Request to all readers to share details how to configure DNS spoofing on Red Hat Linux server.

Regards
Ranjeet Badhe

janoszen · 10-24-2009, 04:38 PM

This sure looks like something you need: https://calomel.org/dns_spoof.html

Please let me ask: why are you implementing something that awkward? You should control such things on an application level insted of hacking your DNS. Maybe use a proxy server?

ranjeet_badhe · 10-25-2009, 01:22 AM

Quote:

Originally Posted by janoszen

This sure looks like something you need: https://calomel.org/dns_spoof.html

Please let me ask: why are you implementing something that awkward? You should control such things on an application level insted of hacking your DNS. Maybe use a proxy server?

Well I am testing provisioning of cable modem prepaid services.My test bed has Activiation webserver ,Billing server,CMTS ,and Cisco CNR DHCP server.When a customer starts browsing he gets ip address initally.The customer is required to get directed towards Service provders portal.Here DNS spoofing will direct him to towards the login web page irrespective of the URL customer is trying to browse.Once he is authenticated he can get webaccess.

DNS spoofing plays important rule here ,without this it is not possible to redirect him to ISP home page.

Regards
Ranjeet

janoszen · 10-26-2009, 04:13 AM

Using DNS spoofing as a security measure is a bad idea since anybody can just use a different DNS server. You need a firewall redirect of all web trafic to your gateway server.
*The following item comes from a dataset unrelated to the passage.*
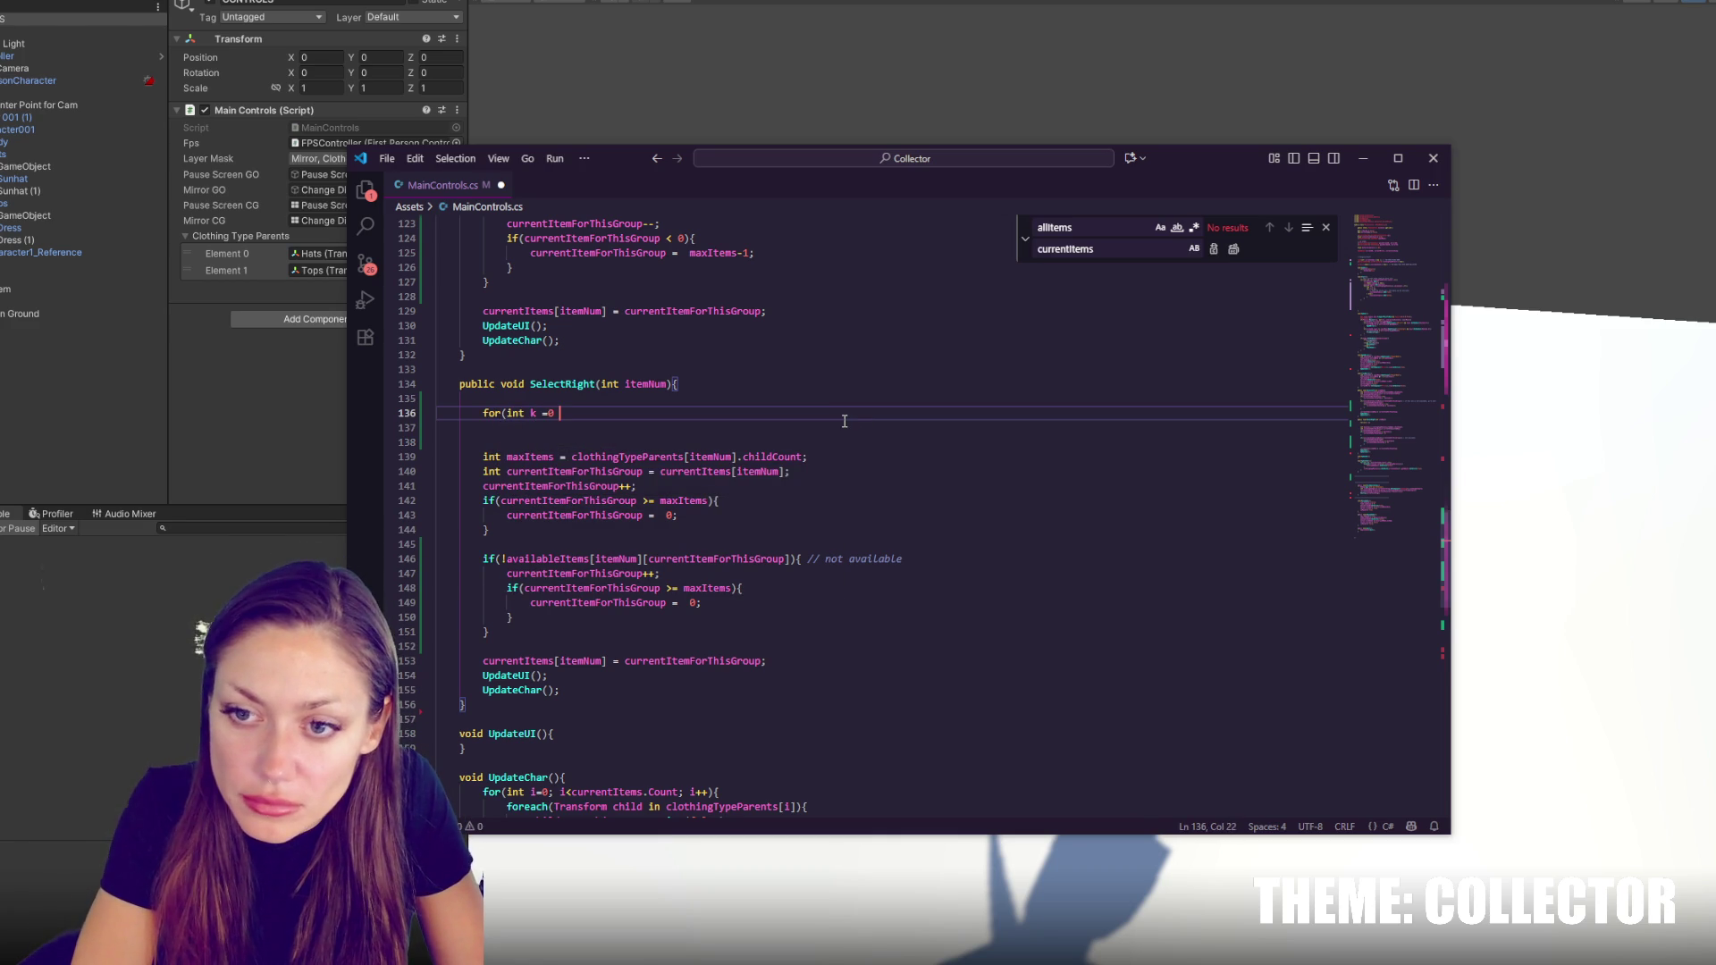
pyautogui.press('BackSpace')
pyautogui.write('k<a')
win32sux · 10-26-2009, 05:53 AM

I second janoszen's suggestion. Also, have you looked for already existing applications that do this sort of thing? Depending on your project constraints, using such a solution might be a better option than reinventing the wheel.

An example of using iptables to do the redirection janoszen mentioned is:

Code:

iptables -t nat -A PREROUTING -p TCP -i $LAN_IFACE --dport 80 -j REDIRECT

Here, HTTP requests would get redirected to the HTTP daemon on the firewall itself. You'd need to handle filtering in the FORWARD chain too, though. The way to do that would depend on what the overall approach would be. For example, you might choose to have a FORWARD/ACCEPT rule be implemented with the client's MAC/IP addresses when they log in, and have the rule removed when they log out (or time out). In other words, the kinda stuff which hotspot software does for you.